PASSAGE TO READ:
++++

Oil prices rose more than 1 per cent on Tuesday, after plunging to nine-month lows a day earlier, amid indications that producer alliance OPEC+ may enact output cuts to avoid a further collapse in prices.

Brent crude futures for November settlement rose $1.17, or 1.39 per cent, to $85.23 per barrel by 0644 GMT. US West Texas Intermediate (WTI) crude futures for November delivery were up $1.13 at $77.84 per barrel.

On Tuesday, the greenback came off the 20-year highs touched on the previous day, providing some relief to the oil market.

In the previous two trading sessions, Brent plunged 7.1 per cent while WTI slumped 8.1 per cent under the dual pressure of a surging dollar that makes greenback-denominated crude more expensive for buyer using other currencies and mounting concerns that rising interest rates will trigger a recession that will curtail fuel demand.

Officials from major producers reacted to the past days of declines by indicating they may take action to keep price stability.

Iraqi Oil Minister Ihsan Abdul Jabbar on Monday said the Organization of the Petroleum Exporting Countries (OPEC) and allies including Russia, known as OPEC+, were monitoring the oil price situation, wanting to maintain balance in the markets.

“We don’t want a sharp increase in oil prices or a collapse,” he said in an interview on Iraqi state TV.

Analysts said further sell offs in oil markets could see OPEC+ intervene to support prices by collectively reducing their output.

“If we are to see cuts, they will need to be quite a bit larger than the 100,000 barrels per day (bpd) agreed at the last meeting in order to have a meaningful impact on the market,” analysts at ING Economics said in a note.

OPEC+ boosted output this year after record cuts put in place in 2020 because of demand destruction caused by the COVID-19 pandemic. However, the organization has failed in recent months to meet its planned output increases, undermining the effectiveness of any announced output reductions.

Disruptions from the Russia-Ukraine war are adding to a jittery market amid a lack of clarity over a planned European Union price cap on Russian oil exports that is expected to start in December.

“We foresee prices to witness recovery towards $80 a barrel for WTI, while for Brent, prices look to rebound towards $87 a barrel,” said Sugandha Sachdeva, vice president of commodity research at Religare Broking.

The expected arrival of Hurricane Ian caused BP Plc (BP.L) and Chevron Corp (CVX.N) to shut in production on Monday at offshore oil platforms in the Gulf of Mexico, the top US offshore production region.

The category 2 storm was in the Caribbean and forecast to become a major hurricane within two days.

++++

SUPPLIED RECORDS:
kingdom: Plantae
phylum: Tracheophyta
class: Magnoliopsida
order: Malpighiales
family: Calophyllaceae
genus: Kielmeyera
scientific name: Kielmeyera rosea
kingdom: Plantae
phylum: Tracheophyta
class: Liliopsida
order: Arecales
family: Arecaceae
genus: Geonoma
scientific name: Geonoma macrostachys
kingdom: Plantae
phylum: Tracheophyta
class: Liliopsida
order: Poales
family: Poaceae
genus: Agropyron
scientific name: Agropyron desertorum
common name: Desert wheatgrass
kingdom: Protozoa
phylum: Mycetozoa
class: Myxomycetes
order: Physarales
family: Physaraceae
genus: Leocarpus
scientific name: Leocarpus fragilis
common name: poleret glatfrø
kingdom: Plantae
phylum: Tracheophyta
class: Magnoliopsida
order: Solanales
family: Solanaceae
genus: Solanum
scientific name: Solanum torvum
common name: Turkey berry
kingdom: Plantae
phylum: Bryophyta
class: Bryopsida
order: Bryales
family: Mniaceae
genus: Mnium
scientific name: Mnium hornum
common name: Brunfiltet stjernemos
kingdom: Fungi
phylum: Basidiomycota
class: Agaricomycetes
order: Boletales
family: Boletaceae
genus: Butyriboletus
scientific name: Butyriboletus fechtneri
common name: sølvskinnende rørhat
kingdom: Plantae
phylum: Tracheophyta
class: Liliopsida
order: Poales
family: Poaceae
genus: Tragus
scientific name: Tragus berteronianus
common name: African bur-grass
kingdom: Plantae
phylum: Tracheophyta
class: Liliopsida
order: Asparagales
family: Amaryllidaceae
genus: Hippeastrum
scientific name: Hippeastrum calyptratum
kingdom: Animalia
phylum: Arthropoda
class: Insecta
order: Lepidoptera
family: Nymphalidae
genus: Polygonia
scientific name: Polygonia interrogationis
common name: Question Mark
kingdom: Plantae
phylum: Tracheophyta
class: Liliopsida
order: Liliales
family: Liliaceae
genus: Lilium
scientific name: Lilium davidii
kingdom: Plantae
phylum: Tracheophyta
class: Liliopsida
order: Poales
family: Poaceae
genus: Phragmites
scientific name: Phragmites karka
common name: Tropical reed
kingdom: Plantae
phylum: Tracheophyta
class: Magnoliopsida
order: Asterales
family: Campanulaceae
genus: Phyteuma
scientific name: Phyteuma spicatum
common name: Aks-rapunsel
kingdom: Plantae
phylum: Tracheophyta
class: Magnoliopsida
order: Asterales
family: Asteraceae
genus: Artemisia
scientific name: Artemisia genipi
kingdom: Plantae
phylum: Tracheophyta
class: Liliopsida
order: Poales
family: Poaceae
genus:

++++

WORK TASK A:
Decide whether each statement agrees with the oil price report: (i) Brent crude futures for November rose to $85.23 per barrel; (ii) over the previous two trading sessions, WTI fell by a larger percentage than Brent; (iii) BP and Chevron shut in production on Tuesday. Answer yes or no for each and quote the deciding words.
WORK TASK B:
Rewrite the oil price report between "Oil prices rose" and "curtail fuel demand.", inclusive, replacing "per cent" with "percent" throughout.

REPLY A:
(i) Yes: "to $85.23 per barrel by 0644 GMT"
(ii) Yes: "Brent plunged 7.1 per cent while WTI slumped 8.1 per cent"
(iii) No: "to shut in production on Monday"

REPLY B:
Oil prices rose more than 1 percent on Tuesday, after plunging to nine-month lows a day earlier, amid indications that producer alliance OPEC+ may enact output cuts to avoid a further collapse in prices.

Brent crude futures for November settlement rose $1.17, or 1.39 percent, to $85.23 per barrel by 0644 GMT. US West Texas Intermediate (WTI) crude futures for November delivery were up $1.13 at $77.84 per barrel.

On Tuesday, the greenback came off the 20-year highs touched on the previous day, providing some relief to the oil market.

In the previous two trading sessions, Brent plunged 7.1 percent while WTI slumped 8.1 percent under the dual pressure of a surging dollar that makes greenback-denominated crude more expensive for buyer using other currencies and mounting concerns that rising interest rates will trigger a recession that will curtail fuel demand.